Implementation # 1. Incorrect documentation
Source: https://docs.oracle.com/javase/8/docs/api/java/util/regex/Pattern.html
It says here:
Line connector
... equivalent to \u000D\u000A|[\u000A\u000B\u000C\u000D\u0085\u2028\u2029]
However, when we try to use the "equivalent" template, it returns false:
String _R_ = "\\R"; System.out.println("\r\n".matches("((?<!"+_R_+")\\s)*")); // true // using "equivalent" pattern _R_ = "\\u000D\\u000A|[\\u000A\\u000B\\u000C\\u000D\\u0085\\u2028\\u2029]"; System.out.println("\r\n".matches("((?<!"+_R_+")\\s)*")); // false // now make it atomic, as per sln answer _R_ = "(?>"+_R_+")"; System.out.println("\r\n".matches("((?<!"+_R_+")\\s)*")); // true
So, Javadok must really say:
... is equivalent (?<!\u000D\u000A|[\u000A\u000B\u000C\u000D\u0085\u2028\u2029])
March 9, 2017 Patch for Sherman on Oracle JDK-8176029 :
"api doc is NOT mistaken, the implementation is incorrect (which does not allow rollback" 0x0d + next.match () ", when" 0x0d + 0x0a + next.match () "does not work)"

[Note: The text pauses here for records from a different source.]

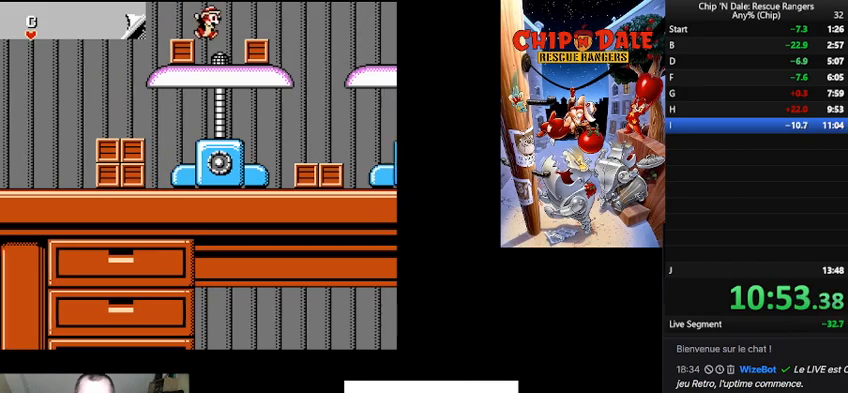
Gameplay with a controller (Nintendo layout); each line is a JSON object with the inputs held at the frame after it. "events" lists button and stick changes between this image and that frame as [ms after this image, input, new state], when the widget could be followed in between. Not read: L3 R3.
{"buttons": ["DPAD_RIGHT"], "events": [[233, "A", "down"], [367, "A", "up"]]}
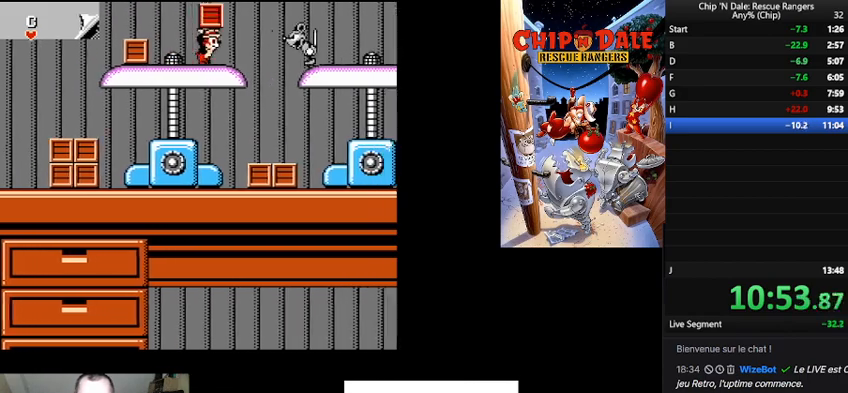
{"buttons": ["DPAD_RIGHT"], "events": [[67, "B", "down"], [400, "B", "up"]]}
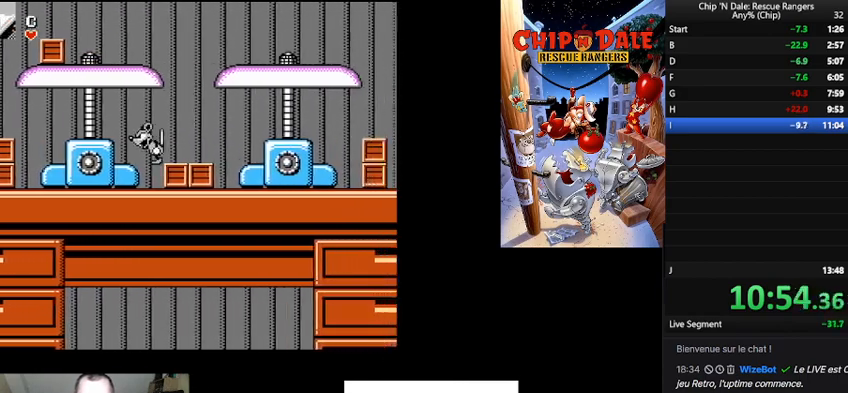
{"buttons": ["DPAD_RIGHT"], "events": []}
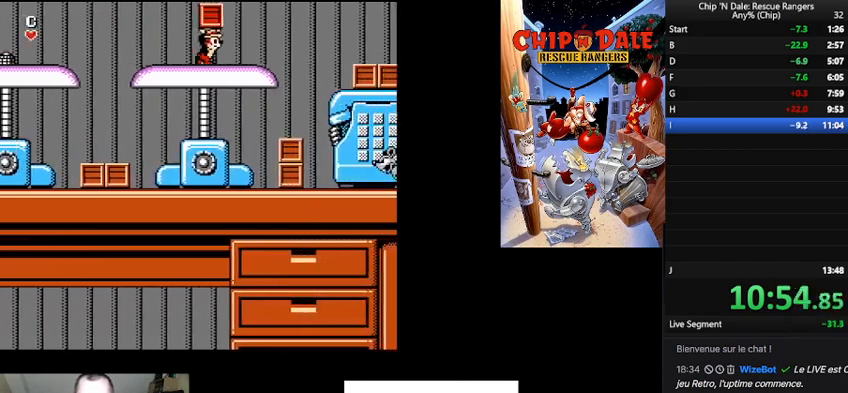
{"buttons": ["B", "DPAD_RIGHT"], "events": [[367, "B", "down"]]}
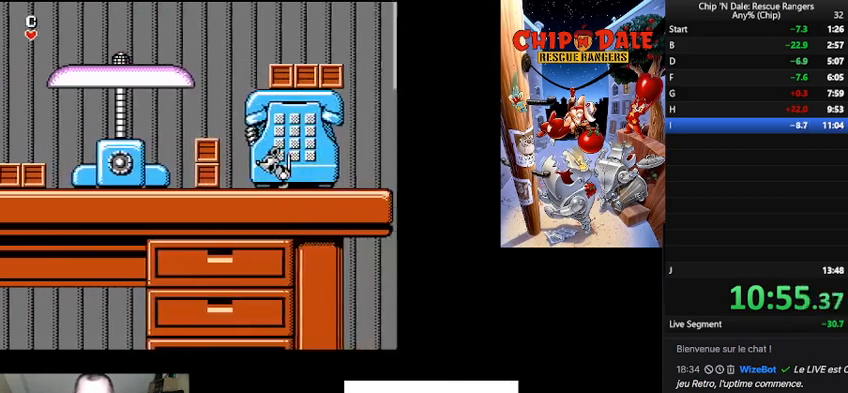
{"buttons": ["DPAD_RIGHT"], "events": [[133, "B", "up"]]}
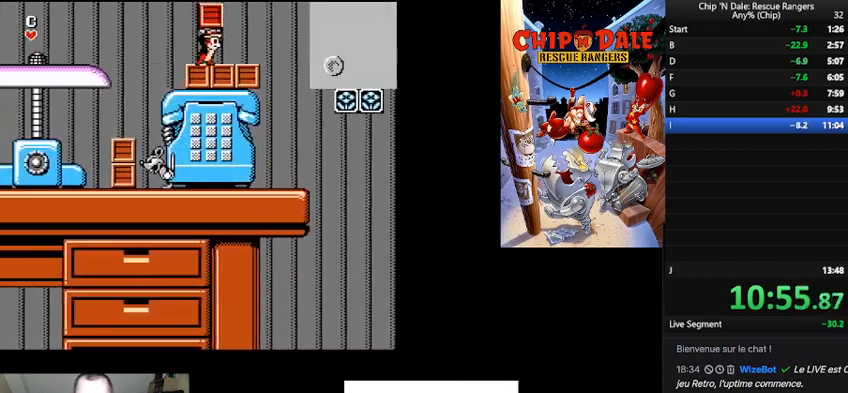
{"buttons": ["B", "DPAD_RIGHT"], "events": [[367, "B", "down"]]}
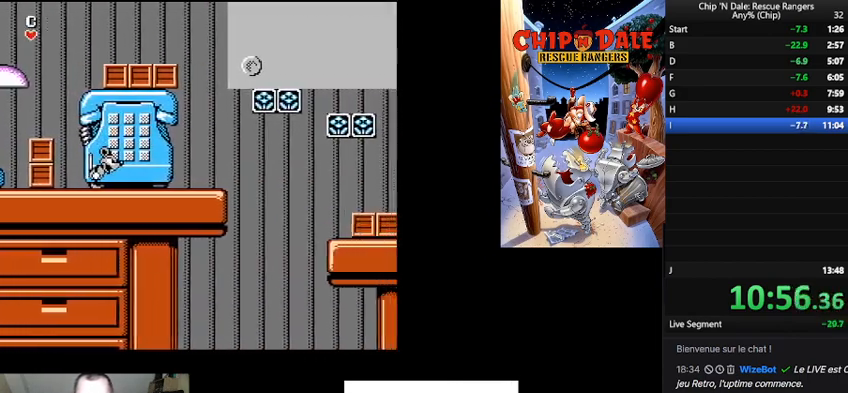
{"buttons": ["DPAD_RIGHT"], "events": [[433, "B", "up"]]}
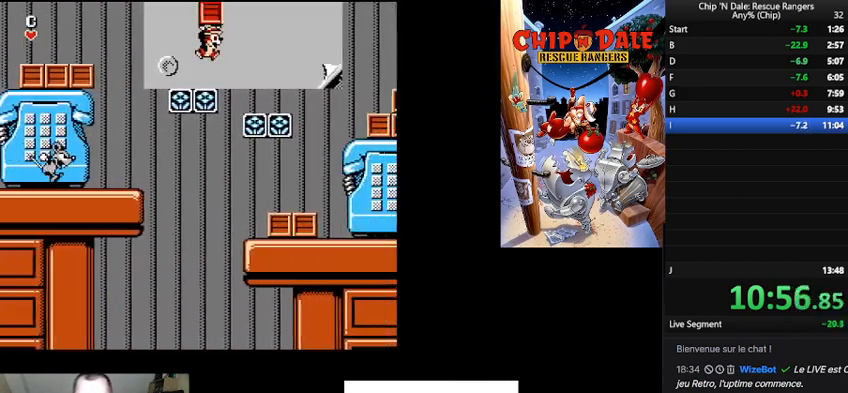
{"buttons": ["DPAD_RIGHT"], "events": [[367, "B", "down"], [467, "B", "up"]]}
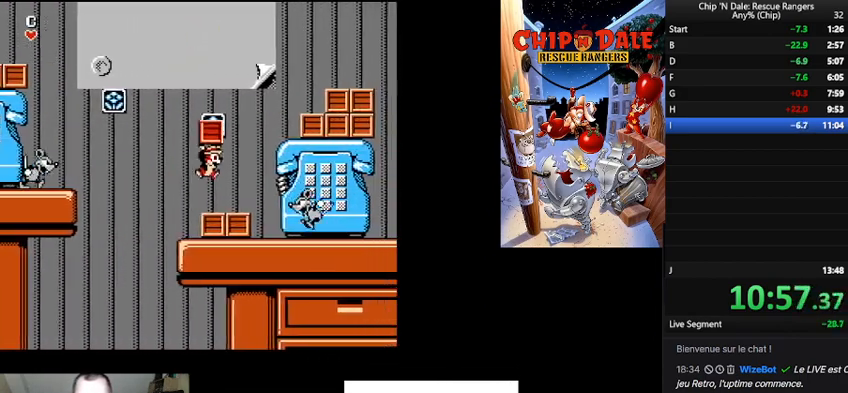
{"buttons": ["B", "DPAD_RIGHT"], "events": [[233, "B", "down"]]}
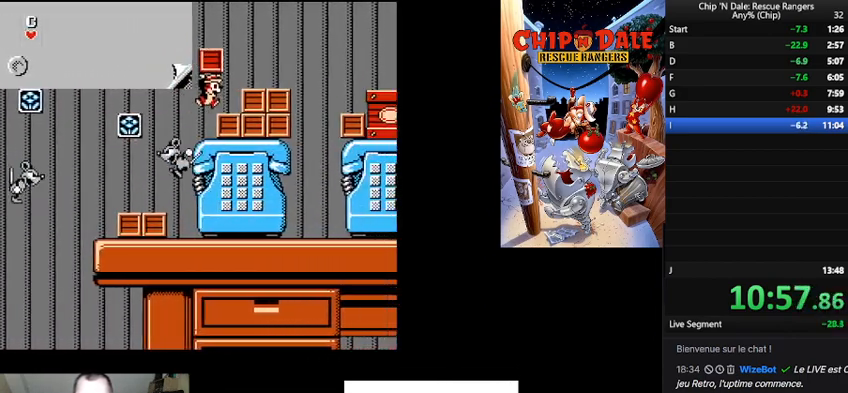
{"buttons": ["DPAD_RIGHT"], "events": [[67, "B", "up"], [167, "B", "down"], [333, "B", "up"]]}
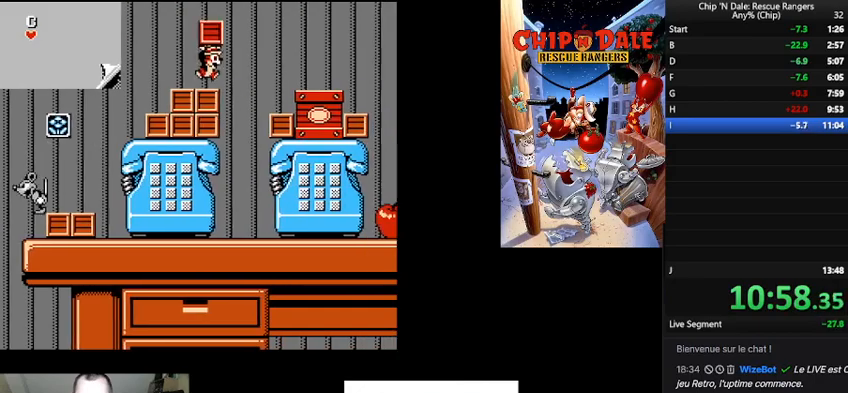
{"buttons": ["DPAD_RIGHT"], "events": [[67, "B", "down"], [233, "B", "up"]]}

Implementation # 2. Lookbehinds not only look back
Despite the name, lookbehind is not only capable of looking backward, but can even turn on and jump over the current position.
Consider the following example (from rexegg.com ):
"_12_".replaceAll("(?<=_(?=\\d{2}_))\\d+", "##"); // _
"This is interesting for several reasons: firstly, we have a look in search, and although we had to look back, this glance jumps to the current position, juxtaposing two numbers and the final underscore."
This means that for our example, \R is that even if our current position may be \n , it will not stop lookbehind from recognizing that \R follows it \n , and then binding the two together as an atomic group and therefore, refuse to recognize the \R part of the current position as a separate match.
Note: for simplicity, I used terms such as "our current position \n ", however this is not an accurate idea of ββwhat is going on inside.